◆ Task to carry out
Read the entries below and pull out each line with the string "whether".

◆ Given entries
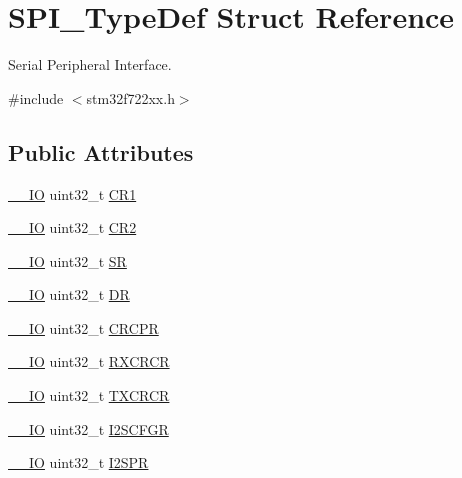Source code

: \hypertarget{struct_s_p_i___type_def}{}\section{S\+P\+I\+\_\+\+Type\+Def Struct Reference}
\label{struct_s_p_i___type_def}


Serial Peripheral Interface.  




{\ttfamily \#include $<$stm32f722xx.\+h$>$}

\subsection*{Public Attributes}
\begin{DoxyCompactItemize}
\item 
\mbox{\hyperlink{core__sc300_8h_aec43007d9998a0a0e01faede4133d6be}{\+\_\+\+\_\+\+IO}} uint32\+\_\+t \mbox{\hyperlink{struct_s_p_i___type_def_a6ecd5cb63b85c381bd67dc90dd4f573a}{C\+R1}}
\item 
\mbox{\hyperlink{core__sc300_8h_aec43007d9998a0a0e01faede4133d6be}{\+\_\+\+\_\+\+IO}} uint32\+\_\+t \mbox{\hyperlink{struct_s_p_i___type_def_a38cb89a872e456e6ecd29b6c71d85600}{C\+R2}}
\item 
\mbox{\hyperlink{core__sc300_8h_aec43007d9998a0a0e01faede4133d6be}{\+\_\+\+\_\+\+IO}} uint32\+\_\+t \mbox{\hyperlink{struct_s_p_i___type_def_a33f3dd6a505d06fe6c466b63be451891}{SR}}
\item 
\mbox{\hyperlink{core__sc300_8h_aec43007d9998a0a0e01faede4133d6be}{\+\_\+\+\_\+\+IO}} uint32\+\_\+t \mbox{\hyperlink{struct_s_p_i___type_def_a02ef206dd5bb270e1f17fedd71284422}{DR}}
\item 
\mbox{\hyperlink{core__sc300_8h_aec43007d9998a0a0e01faede4133d6be}{\+\_\+\+\_\+\+IO}} uint32\+\_\+t \mbox{\hyperlink{struct_s_p_i___type_def_a609d2a279b1927846a991deb9d0dc0b0}{C\+R\+C\+PR}}
\item 
\mbox{\hyperlink{core__sc300_8h_aec43007d9998a0a0e01faede4133d6be}{\+\_\+\+\_\+\+IO}} uint32\+\_\+t \mbox{\hyperlink{struct_s_p_i___type_def_a60f1f0e77c52e89cfd738999bee5c9d0}{R\+X\+C\+R\+CR}}
\item 
\mbox{\hyperlink{core__sc300_8h_aec43007d9998a0a0e01faede4133d6be}{\+\_\+\+\_\+\+IO}} uint32\+\_\+t \mbox{\hyperlink{struct_s_p_i___type_def_a0b5a7f6383eb478bbcc22a36c5e95ae6}{T\+X\+C\+R\+CR}}
\item 
\mbox{\hyperlink{core__sc300_8h_aec43007d9998a0a0e01faede4133d6be}{\+\_\+\+\_\+\+IO}} uint32\+\_\+t \mbox{\hyperlink{struct_s_p_i___type_def_a4a1547c0ed26f31108910c35d2876b83}{I2\+S\+C\+F\+GR}}
\item 
\mbox{\hyperlink{core__sc300_8h_aec43007d9998a0a0e01faede4133d6be}{\+\_\+\+\_\+\+IO}} uint32\+\_\+t \mbox{\hyperlink{struct_s_p_i___type_def_aff2f386a2566c722f7962377b495f1a2}{I2\+S\+PR}}
\end{DoxyCompactItemize}



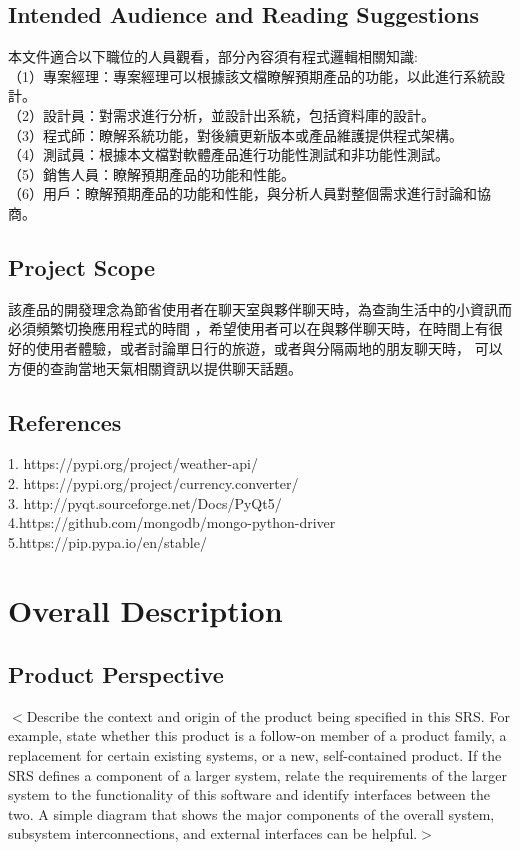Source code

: \documentclass{scrreprt}
\begin{document}
\begin{CJK}{UTF8}{bkai}
\section{Intended Audience and Reading Suggestions}
本文件適合以下職位的人員觀看，部分內容須有程式邏輯相關知識: \\
（1）專案經理：專案經理可以根據該文檔瞭解預期產品的功能，以此進行系統設計。 \\
（2）設計員：對需求進行分析，並設計出系統，包括資料庫的設計。 \\
（3）程式師：瞭解系統功能，對後續更新版本或產品維護提供程式架構。 \\
（4）測試員：根據本文檔對軟體產品進行功能性測試和非功能性測試。 \\
（5）銷售人員：瞭解預期產品的功能和性能。 \\
（6）用戶：瞭解預期產品的功能和性能，與分析人員對整個需求進行討論和協商。 \\


\section{Project Scope}
該產品的開發理念為節省使用者在聊天室與夥伴聊天時，為查詢生活中的小資訊而必須頻繁切換應用程式的時間
，希望使用者可以在與夥伴聊天時，在時間上有很好的使用者體驗，或者討論單日行的旅遊，或者與分隔兩地的朋友聊天時，
可以方便的查詢當地天氣相關資訊以提供聊天話題。

\section{References}
1. https://pypi.org/project/weather-api/ \\
2. https://pypi.org/project/currency.converter/ \\
3. http://pyqt.sourceforge.net/Docs/PyQt5/ \\
4.https://github.com/mongodb/mongo-python-driver\\
5.https://pip.pypa.io/en/stable/\\




\chapter{Overall Description}

\section{Product Perspective}
$<$Describe the context and origin of the product being specified in this SRS.  
For example, state whether this product is a follow-on member of a product 
family, a replacement for certain existing systems, or a new, self-contained 
product. If the SRS defines a component of a larger system, relate the 
requirements of the larger system to the functionality of this software and 
identify interfaces between the two. A simple diagram that shows the major 
components of the overall system, subsystem interconnections, and external 
interfaces can be helpful.$>$


\end{CJK}
\end{document}

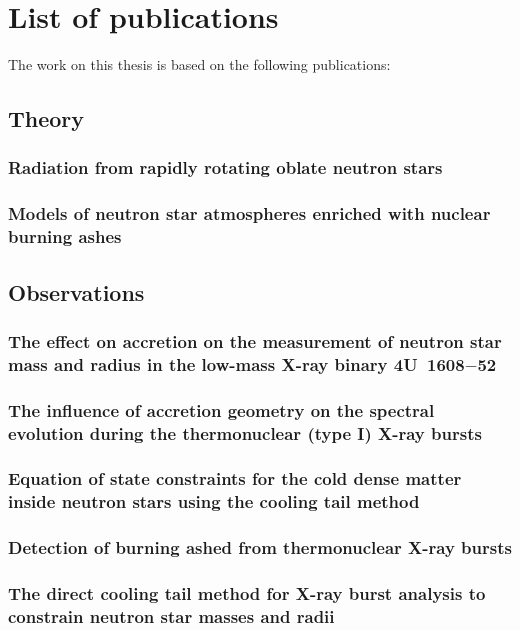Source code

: \chapter*{List of publications}

The work on this thesis is based on the following publications:

\section*{Theory}
\subsection*{Radiation from rapidly rotating oblate neutron stars}

\subsection*{Models of neutron star atmospheres enriched with nuclear burning ashes}


\section*{Observations}
\subsection*{The effect on accretion on the measurement of neutron star mass and radius in the low-mass X-ray binary 4U~1608$-$52}

\subsection*{The influence of accretion geometry on the spectral evolution during the thermonuclear (type I) X-ray bursts}

\subsection*{Equation of state constraints for the cold dense matter inside neutron stars using the cooling tail method}

\subsection*{Detection of burning ashed from thermonuclear X-ray bursts}

\subsection*{The direct cooling tail method for X-ray burst analysis to constrain neutron star masses and radii}






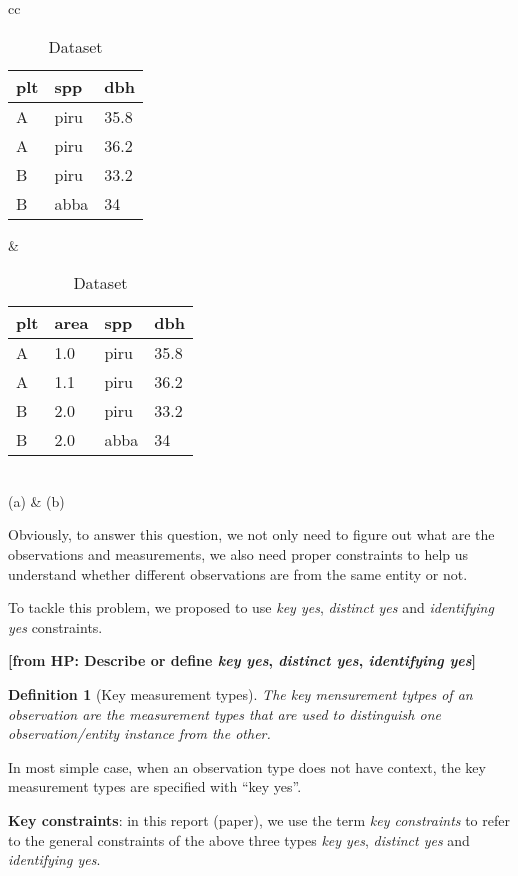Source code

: \documentclass[10pt]{article}
\newtheorem{definition}{Definition}[section]
\newcommand{\from}[2]{{\bf[{\sc from #1:} #2]}}
\begin{document}
\begin{table}[htb]
\begin{center}
\begin{tabular}{cc}
\begin{tabular}{|l|l|l|}
\hline
plt & spp & dbh\\\hline
A & piru & 35.8 \\\hline
A & piru & 36.2 \\\hline
B & piru &33.2 \\\hline
B&abba&34\\\hline
\end{tabular}
&
\begin{tabular}{|l|l|l|l|}
\hline
plt & area & spp & dbh\\\hline
A & 1.0 & piru & 35.8 \\\hline
A & 1.1 & piru & 36.2 \\\hline
B & 2.0 &piru &33.2 \\\hline
B& 2.0 & abba&34\\\hline
\end{tabular}\\
(a) & (b)
\end{tabular}
\end{center}
\vspace{-0.2in}
\caption{Dataset}
\label{tb:pltarea}
\end{table}


Obviously, to answer this question, we not only need to figure out
what are the observations and measurements, we also need proper
constraints to help us understand whether different observations are
from the same entity or not. 

To tackle this problem, we proposed to use {\em key yes}, {\em
  distinct yes} and {\em identifying yes} constraints. 

\from{HP} {Describe or define {\em key yes},  {\em distinct yes},  {\em identifying yes}}

\begin{definition}[Key measurement types]{
The key mensurement tytpes of an observation are the measurement types
that are used to distinguish one observation/entity instance from the
other. }
\end{definition}
In most simple case, when an observation type does not have context, 
the key measurement types are specified with ``key yes''. 

{\bf Key constraints}: in this report (paper),  we use the term {\em
  key constraints} to refer to the general constraints of the above
three types {\em key yes}, {\em distinct yes} and 
{\em identifying yes}. 
\end{document}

◆ Expected answer
For example, state whether this product is a follow-on member of a product 
constraints to help us understand whether different observations are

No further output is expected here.